### Prompt A
In the finance problem, what tax rate should the firm assume?
### Prompt B
Print the finance problem from the words "In: Finance" through the words "different debt level.".

### Passage
BEGIN

In: Finance
Your firm is trying to decide on its target capital structure. You expect free cash flows in year 1 to be $100, with constant growth at a rate of 5% forever after. Your firm has an unlevered cost of capital of 10%, and you expect your debt cost of capital will be 5% no matter how much debt you take on. After you borrow, you plan to keep the debt-to-value ratio constant forever. Given the present value of financial distress costs for each level of debt below, how much should your firm borrow today? Assume your firm has a 20% tax rate.
Debt | Present Value of Distress Costs |
$0 | $0.00 |
$500 | $32.34 |
$1,000 | $106.88 |
$1,500 | $223.59 |
$2,000 | $382.50 |
$0 |
$500 |
$1,000 |
$1,500 |
$2,000 |
First we need to find out the cost of capital Kc at different debt level.
Kc = Wa×Ke + Wb× Kd
Where
Ke = cost of equity = 10% why? Because unlevered cost of capital is nothing but the cost of equity as the capital of an unlevered firm comprised of equity only.
Kd =post tax cost of debt = cost of debt×(1-tax rate) = 5%×(1-.20) = 4%
We = weight of equity in capital structure = (1-Wd)

END

Stored data

BEGIN

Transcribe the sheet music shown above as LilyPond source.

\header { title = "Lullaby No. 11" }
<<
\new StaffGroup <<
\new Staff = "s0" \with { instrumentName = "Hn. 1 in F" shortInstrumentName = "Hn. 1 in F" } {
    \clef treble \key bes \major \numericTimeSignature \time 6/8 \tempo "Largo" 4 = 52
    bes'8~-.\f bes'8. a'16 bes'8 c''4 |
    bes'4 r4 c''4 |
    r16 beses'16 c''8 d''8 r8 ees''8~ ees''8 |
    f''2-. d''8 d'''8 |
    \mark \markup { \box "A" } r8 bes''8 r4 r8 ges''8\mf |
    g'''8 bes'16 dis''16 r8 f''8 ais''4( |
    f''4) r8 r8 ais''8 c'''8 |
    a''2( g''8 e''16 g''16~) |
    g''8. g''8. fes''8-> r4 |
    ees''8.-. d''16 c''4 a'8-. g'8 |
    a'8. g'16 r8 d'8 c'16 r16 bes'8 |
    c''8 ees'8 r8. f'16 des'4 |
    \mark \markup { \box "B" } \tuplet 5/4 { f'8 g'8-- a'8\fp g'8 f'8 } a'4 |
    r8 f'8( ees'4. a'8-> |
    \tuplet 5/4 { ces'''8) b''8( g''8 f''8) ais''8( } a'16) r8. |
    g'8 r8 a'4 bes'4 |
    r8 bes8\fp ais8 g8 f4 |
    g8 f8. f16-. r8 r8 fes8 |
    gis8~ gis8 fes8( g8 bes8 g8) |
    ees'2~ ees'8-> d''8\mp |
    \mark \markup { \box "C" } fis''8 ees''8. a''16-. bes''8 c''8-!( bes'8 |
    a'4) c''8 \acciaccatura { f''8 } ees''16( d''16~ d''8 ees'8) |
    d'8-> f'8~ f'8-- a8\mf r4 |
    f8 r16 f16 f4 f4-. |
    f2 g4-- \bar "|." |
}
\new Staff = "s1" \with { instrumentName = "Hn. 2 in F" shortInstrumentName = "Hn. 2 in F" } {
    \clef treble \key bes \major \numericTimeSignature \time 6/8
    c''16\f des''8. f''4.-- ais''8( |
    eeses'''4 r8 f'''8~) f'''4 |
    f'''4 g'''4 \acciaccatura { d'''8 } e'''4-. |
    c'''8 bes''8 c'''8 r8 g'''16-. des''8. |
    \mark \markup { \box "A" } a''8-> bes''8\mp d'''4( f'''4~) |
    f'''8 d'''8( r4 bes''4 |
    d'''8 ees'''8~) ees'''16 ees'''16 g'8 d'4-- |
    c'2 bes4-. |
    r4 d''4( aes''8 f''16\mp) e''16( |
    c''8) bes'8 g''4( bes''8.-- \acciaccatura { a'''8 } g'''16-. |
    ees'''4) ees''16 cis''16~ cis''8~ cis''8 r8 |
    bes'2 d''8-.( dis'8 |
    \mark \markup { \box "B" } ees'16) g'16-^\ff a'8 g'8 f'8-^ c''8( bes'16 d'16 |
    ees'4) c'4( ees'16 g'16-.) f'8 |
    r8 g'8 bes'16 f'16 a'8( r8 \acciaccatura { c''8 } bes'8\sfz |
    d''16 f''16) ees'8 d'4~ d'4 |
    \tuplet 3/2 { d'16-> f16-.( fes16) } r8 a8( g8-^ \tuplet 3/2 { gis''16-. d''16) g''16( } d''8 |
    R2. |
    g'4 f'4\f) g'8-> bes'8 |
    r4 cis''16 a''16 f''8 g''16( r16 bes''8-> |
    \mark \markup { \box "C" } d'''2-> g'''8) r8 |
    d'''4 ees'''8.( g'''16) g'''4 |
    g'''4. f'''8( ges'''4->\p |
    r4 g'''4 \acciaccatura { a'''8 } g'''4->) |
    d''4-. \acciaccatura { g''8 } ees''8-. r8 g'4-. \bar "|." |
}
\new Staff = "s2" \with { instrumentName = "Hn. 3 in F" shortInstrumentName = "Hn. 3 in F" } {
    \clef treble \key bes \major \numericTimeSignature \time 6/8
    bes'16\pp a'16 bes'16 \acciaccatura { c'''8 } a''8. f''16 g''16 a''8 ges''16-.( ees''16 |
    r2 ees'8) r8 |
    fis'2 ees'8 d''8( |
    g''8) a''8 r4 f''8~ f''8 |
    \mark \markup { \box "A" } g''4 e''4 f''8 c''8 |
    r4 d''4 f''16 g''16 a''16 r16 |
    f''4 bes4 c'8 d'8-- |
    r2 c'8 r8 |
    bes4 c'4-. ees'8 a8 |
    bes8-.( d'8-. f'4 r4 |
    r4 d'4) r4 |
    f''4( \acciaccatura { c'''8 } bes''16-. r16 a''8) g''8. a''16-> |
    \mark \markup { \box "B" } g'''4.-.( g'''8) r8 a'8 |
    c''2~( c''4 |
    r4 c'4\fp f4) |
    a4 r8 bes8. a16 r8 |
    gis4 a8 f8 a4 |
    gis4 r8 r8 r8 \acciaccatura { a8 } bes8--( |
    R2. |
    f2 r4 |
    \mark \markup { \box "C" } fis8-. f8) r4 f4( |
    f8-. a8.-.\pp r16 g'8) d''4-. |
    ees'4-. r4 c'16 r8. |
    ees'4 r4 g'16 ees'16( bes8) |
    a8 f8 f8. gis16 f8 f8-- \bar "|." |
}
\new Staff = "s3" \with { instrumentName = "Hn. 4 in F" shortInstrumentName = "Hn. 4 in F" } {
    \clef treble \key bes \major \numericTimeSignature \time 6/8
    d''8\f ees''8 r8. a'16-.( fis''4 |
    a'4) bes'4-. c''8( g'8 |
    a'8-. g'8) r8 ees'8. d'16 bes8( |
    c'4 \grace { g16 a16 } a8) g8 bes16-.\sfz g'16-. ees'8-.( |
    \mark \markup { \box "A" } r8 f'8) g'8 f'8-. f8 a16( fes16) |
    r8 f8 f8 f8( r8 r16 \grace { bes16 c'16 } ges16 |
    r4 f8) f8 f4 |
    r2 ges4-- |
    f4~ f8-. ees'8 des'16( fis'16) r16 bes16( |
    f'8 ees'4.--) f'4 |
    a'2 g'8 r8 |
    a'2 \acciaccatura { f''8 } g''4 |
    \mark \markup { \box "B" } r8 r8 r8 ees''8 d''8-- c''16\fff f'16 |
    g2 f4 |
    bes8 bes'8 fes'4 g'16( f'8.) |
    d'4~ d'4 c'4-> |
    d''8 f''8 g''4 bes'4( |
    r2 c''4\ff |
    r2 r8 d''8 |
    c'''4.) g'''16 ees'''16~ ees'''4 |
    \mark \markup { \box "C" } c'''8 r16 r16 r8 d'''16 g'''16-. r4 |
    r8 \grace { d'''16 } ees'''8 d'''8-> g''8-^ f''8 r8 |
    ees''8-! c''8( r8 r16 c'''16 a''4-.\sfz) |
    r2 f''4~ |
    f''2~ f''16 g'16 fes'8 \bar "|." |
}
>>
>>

END

### Answer box A
20%

### Answer box B
In: Finance
Your firm is trying to decide on its target capital structure. You expect free cash flows in year 1 to be $100, with constant growth at a rate of 5% forever after. Your firm has an unlevered cost of capital of 10%, and you expect your debt cost of capital will be 5% no matter how much debt you take on. After you borrow, you plan to keep the debt-to-value ratio constant forever. Given the present value of financial distress costs for each level of debt below, how much should your firm borrow today? Assume your firm has a 20% tax rate.
Debt | Present Value of Distress Costs |
$0 | $0.00 |
$500 | $32.34 |
$1,000 | $106.88 |
$1,500 | $223.59 |
$2,000 | $382.50 |
$0 |
$500 |
$1,000 |
$1,500 |
$2,000 |
First we need to find out the cost of capital Kc at different debt level.